The word “should” can be especially prevalent at work as we decide which meetings to attend, the tone of an email, and how to give a team member constructive feedback. “I shouldn’t have sent that email,” “I should probably go to that meeting,” or “I should have started that project sooner,” are common examples we feel conflicted by on a regular basis. Underlying these phrases can be feelings of wanting or not wanting to do something.
A Good Versus Bad Should
Gold says it’s important to recognize the difference between a “should” that guides moral behavior, like arriving to the office on time each day or delivering a project on deadline. When a “should” gives us difficulty because, perhaps, we’ve set unrealistic timelines or goals, we need to eliminate that mental waste. “I should be the top star on my team,” or “I should be able to complete that project in two days,” can create more pressure than productivity.

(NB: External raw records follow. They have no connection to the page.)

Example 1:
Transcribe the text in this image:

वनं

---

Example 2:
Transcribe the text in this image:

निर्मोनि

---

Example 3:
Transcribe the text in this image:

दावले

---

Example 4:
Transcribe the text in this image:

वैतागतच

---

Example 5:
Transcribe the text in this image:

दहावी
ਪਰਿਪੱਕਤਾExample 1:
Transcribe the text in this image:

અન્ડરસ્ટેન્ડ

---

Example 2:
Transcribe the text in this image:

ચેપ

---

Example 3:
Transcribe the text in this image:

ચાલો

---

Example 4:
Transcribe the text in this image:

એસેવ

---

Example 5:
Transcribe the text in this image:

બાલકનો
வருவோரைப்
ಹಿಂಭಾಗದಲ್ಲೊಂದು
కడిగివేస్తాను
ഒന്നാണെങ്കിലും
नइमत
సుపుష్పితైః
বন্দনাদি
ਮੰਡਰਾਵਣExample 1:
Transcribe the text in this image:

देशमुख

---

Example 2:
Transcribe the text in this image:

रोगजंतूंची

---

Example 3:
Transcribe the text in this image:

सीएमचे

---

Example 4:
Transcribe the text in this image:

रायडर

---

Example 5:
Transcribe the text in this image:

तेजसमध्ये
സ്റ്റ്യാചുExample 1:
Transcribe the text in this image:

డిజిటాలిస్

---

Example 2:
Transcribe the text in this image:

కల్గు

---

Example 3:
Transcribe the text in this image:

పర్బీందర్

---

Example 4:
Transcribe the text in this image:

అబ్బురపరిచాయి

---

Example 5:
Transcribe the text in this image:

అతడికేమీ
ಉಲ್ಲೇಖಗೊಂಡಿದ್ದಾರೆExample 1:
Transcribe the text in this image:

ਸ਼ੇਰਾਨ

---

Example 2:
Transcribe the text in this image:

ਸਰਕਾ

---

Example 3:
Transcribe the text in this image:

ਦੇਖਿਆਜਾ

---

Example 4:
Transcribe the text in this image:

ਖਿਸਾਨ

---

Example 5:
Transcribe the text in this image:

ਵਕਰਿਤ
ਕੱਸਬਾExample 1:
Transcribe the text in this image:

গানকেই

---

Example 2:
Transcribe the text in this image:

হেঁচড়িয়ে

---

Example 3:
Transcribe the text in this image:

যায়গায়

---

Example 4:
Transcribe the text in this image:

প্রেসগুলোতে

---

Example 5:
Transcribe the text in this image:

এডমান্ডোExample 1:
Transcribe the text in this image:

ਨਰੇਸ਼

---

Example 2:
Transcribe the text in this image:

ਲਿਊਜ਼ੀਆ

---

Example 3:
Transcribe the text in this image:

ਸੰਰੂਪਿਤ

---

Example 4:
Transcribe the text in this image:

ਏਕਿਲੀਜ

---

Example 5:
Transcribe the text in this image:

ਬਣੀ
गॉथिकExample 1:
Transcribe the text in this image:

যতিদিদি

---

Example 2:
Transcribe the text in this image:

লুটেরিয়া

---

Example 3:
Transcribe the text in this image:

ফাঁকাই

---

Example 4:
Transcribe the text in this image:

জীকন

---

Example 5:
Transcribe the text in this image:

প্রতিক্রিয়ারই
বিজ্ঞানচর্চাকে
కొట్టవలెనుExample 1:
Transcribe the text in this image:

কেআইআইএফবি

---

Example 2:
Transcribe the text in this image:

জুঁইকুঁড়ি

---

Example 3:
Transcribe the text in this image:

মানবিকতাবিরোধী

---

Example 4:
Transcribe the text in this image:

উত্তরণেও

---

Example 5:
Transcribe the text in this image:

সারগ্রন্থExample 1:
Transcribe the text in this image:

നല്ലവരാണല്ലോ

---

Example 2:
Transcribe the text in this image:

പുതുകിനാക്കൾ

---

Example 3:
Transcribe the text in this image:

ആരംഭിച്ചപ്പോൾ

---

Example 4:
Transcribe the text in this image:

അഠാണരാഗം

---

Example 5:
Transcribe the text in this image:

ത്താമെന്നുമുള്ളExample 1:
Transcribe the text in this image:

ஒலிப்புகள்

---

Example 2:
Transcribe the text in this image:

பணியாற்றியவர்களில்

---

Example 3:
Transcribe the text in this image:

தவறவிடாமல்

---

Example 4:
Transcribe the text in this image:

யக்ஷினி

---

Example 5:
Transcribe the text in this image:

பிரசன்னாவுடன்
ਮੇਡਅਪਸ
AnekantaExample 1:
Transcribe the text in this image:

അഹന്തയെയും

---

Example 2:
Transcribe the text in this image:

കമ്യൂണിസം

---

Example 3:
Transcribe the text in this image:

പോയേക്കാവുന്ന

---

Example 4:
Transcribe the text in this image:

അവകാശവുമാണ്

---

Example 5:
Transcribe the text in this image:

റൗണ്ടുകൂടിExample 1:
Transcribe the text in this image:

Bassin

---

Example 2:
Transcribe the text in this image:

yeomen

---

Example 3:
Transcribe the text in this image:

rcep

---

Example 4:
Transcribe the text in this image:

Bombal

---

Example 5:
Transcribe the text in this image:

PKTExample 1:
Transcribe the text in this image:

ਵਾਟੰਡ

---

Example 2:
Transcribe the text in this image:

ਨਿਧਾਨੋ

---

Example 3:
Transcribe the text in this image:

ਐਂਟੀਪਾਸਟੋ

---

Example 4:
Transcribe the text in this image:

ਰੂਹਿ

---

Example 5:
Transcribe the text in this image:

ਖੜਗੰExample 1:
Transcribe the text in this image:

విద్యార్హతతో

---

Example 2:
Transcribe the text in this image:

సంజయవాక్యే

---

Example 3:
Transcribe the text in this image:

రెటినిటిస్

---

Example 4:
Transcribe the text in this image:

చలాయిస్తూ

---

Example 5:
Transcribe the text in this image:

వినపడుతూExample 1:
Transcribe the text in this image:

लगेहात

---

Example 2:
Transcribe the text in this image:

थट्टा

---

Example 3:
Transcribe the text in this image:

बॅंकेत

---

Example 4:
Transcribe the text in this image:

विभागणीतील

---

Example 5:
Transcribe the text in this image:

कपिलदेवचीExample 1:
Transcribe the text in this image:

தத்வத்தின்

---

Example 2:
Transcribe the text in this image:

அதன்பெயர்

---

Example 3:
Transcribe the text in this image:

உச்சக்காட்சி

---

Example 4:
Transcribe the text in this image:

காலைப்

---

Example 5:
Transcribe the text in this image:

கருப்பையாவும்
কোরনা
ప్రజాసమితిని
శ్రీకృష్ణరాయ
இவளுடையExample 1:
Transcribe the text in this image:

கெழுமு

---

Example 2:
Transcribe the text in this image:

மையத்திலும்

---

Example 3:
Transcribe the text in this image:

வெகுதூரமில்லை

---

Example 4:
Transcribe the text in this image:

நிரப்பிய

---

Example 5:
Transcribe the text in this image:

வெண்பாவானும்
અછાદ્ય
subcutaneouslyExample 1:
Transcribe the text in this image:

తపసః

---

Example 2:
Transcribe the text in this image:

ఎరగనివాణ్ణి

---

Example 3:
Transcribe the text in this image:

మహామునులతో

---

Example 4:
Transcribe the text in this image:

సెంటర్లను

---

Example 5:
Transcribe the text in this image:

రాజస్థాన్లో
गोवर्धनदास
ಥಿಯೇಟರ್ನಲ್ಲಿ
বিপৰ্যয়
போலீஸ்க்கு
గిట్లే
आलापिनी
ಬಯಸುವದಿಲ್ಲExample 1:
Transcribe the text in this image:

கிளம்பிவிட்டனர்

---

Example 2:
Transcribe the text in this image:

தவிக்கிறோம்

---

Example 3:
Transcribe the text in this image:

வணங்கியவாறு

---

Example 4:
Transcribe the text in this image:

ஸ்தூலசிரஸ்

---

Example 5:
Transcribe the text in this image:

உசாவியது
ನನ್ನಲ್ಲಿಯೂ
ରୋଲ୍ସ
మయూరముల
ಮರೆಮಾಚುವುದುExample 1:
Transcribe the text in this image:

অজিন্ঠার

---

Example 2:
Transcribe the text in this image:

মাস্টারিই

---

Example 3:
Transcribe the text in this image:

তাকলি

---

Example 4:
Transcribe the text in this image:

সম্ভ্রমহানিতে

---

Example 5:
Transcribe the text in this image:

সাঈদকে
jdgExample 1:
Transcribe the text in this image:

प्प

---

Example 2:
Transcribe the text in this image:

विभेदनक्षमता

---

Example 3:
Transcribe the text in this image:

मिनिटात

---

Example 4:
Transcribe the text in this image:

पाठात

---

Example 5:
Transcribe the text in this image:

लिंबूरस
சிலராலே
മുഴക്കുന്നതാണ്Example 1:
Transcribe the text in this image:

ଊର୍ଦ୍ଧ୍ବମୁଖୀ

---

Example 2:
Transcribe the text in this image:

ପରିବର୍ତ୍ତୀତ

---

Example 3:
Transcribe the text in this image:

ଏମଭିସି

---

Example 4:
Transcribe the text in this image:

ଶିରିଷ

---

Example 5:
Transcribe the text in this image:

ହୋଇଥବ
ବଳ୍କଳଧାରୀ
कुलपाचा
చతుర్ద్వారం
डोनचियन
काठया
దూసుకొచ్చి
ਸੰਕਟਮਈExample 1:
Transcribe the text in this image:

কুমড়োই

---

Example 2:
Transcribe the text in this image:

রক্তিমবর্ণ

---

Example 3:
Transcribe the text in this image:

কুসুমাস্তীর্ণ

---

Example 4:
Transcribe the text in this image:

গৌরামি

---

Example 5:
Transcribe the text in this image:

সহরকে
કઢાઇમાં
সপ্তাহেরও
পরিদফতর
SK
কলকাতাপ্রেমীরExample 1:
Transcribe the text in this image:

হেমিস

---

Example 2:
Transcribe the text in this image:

Less Shoulds Start With Being Aware Of How You Feel
The first step is becoming aware of how you feel and what you choose to tell yourself. For example, perhaps you’re angry with a colleague and you think, “Oh, I shouldn't be angry at my colleague.” Well, the truth is you do feel angry. Saying you shouldn't feel this way is not helpful. Then you have to ask, “What am I going to do about it? How can I fix this?” Now you’re oriented towards a solution, adds Gold.
Ask Yourself These Questions To Recognize Your True Feelings
Once you become aware of whether you use shoulds a lot, create guidelines for what you want to do, don’t want to do, need to do, or aren’t going to do. There are two simple questions to ask:
1. Do I want to do this?
2. Do I need to do this?
When you answer those questions, you can say them out loud or write down the words, so you really own how you feel:
1. I want to do this, and I’m going to do this
2. I don’t want to do this, and I’m not going to do this
3. I don’t need to do this or I need to do this
Gold walked us through three common situations you might encounter at work:
I should have started that project earlier.
Analysis: Well, that might be true, and you didn’t. Examine why you didn’t start the project earlier, because there may be some good reasons. If you discover that you don’t have enough information, then you’re afraid of something: you’ll do it wrong, it’s a huge task, or your promotion could be hinging on its outcome.
Action: Now that you know why you haven’t started the project--perhaps you don’t like the project or it should have been someone else’s to complete--forgive yourself and get started.
I shouldn't have sent that email last night.
Analysis: You’re likely imagining the ramifications of that email. Look at what happened to make you send it. Was it an impulsive act?
Action: Don’t ruminate. It’s already sent and there’s nothing you can do about it. I like to use the word "and" to help correct that. “I shouldn't have sent that email last night, and I sent it, so now what? Am I sorry? Do I need to speak to the recipient? Did I leave out something or did I include something that wasn't a good idea?”
I should probably go to that meeting.
Analysis: Ask yourself, do you want to go? Do you need to go? Do you have a role in the meeting? Is there any fallout if you don't go to the meeting?
Action: Once you have answers to those questions, then the action you need to take will become more clear.
The difference in words we choose to use is really about whether we’re making a decision or wishing to stay stuck in a situation. Start taking action.